■ Assignment
In the entries below, find every line holding the string "microscopy" and collect it.

——————————

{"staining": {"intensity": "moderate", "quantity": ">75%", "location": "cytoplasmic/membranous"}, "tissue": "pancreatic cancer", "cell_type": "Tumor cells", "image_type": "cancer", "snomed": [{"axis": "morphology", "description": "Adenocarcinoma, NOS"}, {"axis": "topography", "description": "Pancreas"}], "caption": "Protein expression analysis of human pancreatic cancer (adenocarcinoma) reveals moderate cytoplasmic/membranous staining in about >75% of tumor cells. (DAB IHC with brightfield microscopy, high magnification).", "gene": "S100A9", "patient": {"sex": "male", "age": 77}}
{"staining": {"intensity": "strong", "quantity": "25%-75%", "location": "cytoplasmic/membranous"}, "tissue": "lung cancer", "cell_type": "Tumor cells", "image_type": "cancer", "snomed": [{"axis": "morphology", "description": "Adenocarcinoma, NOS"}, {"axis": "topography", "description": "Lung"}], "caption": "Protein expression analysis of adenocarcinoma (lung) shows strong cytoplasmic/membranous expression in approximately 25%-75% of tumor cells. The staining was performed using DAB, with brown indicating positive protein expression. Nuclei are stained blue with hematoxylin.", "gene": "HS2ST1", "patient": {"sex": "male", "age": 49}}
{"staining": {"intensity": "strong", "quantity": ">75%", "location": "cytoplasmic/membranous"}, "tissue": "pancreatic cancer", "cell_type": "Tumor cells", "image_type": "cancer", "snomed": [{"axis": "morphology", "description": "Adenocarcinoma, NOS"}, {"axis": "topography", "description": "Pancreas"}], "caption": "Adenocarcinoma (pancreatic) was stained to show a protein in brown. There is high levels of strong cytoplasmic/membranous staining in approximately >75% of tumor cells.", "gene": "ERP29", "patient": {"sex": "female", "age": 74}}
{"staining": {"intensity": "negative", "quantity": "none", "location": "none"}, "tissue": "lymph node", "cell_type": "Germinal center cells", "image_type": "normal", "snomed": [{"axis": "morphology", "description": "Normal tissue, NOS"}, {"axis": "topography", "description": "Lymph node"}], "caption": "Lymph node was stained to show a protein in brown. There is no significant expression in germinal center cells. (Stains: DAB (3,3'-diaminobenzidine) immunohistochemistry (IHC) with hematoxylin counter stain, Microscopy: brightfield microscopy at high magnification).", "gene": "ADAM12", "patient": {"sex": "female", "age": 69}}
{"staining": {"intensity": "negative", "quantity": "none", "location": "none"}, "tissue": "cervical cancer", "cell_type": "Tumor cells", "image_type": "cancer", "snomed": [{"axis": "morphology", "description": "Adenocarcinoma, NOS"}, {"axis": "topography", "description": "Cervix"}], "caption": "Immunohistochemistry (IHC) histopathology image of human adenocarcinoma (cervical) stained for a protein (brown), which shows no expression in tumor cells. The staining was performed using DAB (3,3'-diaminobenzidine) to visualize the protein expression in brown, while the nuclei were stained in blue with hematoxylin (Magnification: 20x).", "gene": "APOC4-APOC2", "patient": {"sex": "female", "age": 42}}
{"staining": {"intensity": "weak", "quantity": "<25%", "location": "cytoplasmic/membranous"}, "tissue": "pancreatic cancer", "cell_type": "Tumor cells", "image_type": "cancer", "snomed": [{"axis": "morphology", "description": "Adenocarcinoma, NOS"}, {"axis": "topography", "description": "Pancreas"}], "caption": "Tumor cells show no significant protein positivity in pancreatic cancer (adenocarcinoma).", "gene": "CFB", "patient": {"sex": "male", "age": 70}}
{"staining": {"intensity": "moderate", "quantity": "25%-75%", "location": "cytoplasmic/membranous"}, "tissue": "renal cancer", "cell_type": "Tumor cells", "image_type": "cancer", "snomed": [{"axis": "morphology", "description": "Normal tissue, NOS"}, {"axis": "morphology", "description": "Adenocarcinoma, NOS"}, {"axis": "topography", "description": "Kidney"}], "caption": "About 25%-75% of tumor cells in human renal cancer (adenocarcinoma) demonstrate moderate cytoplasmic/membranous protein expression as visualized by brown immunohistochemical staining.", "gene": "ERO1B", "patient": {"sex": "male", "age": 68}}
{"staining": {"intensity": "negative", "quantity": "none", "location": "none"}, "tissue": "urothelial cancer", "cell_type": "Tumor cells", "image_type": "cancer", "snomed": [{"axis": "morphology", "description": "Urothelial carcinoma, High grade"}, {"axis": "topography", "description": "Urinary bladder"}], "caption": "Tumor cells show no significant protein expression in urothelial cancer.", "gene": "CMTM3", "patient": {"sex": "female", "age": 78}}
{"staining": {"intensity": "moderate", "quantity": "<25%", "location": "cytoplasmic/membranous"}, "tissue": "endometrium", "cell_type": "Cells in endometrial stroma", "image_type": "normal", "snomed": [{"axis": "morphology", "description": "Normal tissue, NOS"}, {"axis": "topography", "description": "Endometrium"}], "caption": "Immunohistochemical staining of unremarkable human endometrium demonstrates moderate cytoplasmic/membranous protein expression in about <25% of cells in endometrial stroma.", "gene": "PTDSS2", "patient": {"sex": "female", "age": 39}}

——————————

■ Result of this task
{"staining": {"intensity": "moderate", "quantity": ">75%", "location": "cytoplasmic/membranous"}, "tissue": "pancreatic cancer", "cell_type": "Tumor cells", "image_type": "cancer", "snomed": [{"axis": "morphology", "description": "Adenocarcinoma, NOS"}, {"axis": "topography", "description": "Pancreas"}], "caption": "Protein expression analysis of human pancreatic cancer (adenocarcinoma) reveals moderate cytoplasmic/membranous staining in about >75% of tumor cells. (DAB IHC with brightfield microscopy, high magnification).", "gene": "S100A9", "patient": {"sex": "male", "age": 77}}
{"staining": {"intensity": "negative", "quantity": "none", "location": "none"}, "tissue": "lymph node", "cell_type": "Germinal center cells", "image_type": "normal", "snomed": [{"axis": "morphology", "description": "Normal tissue, NOS"}, {"axis": "topography", "description": "Lymph node"}], "caption": "Lymph node was stained to show a protein in brown. There is no significant expression in germinal center cells. (Stains: DAB (3,3'-diaminobenzidine) immunohistochemistry (IHC) with hematoxylin counter stain, Microscopy: brightfield microscopy at high magnification).", "gene": "ADAM12", "patient": {"sex": "female", "age": 69}}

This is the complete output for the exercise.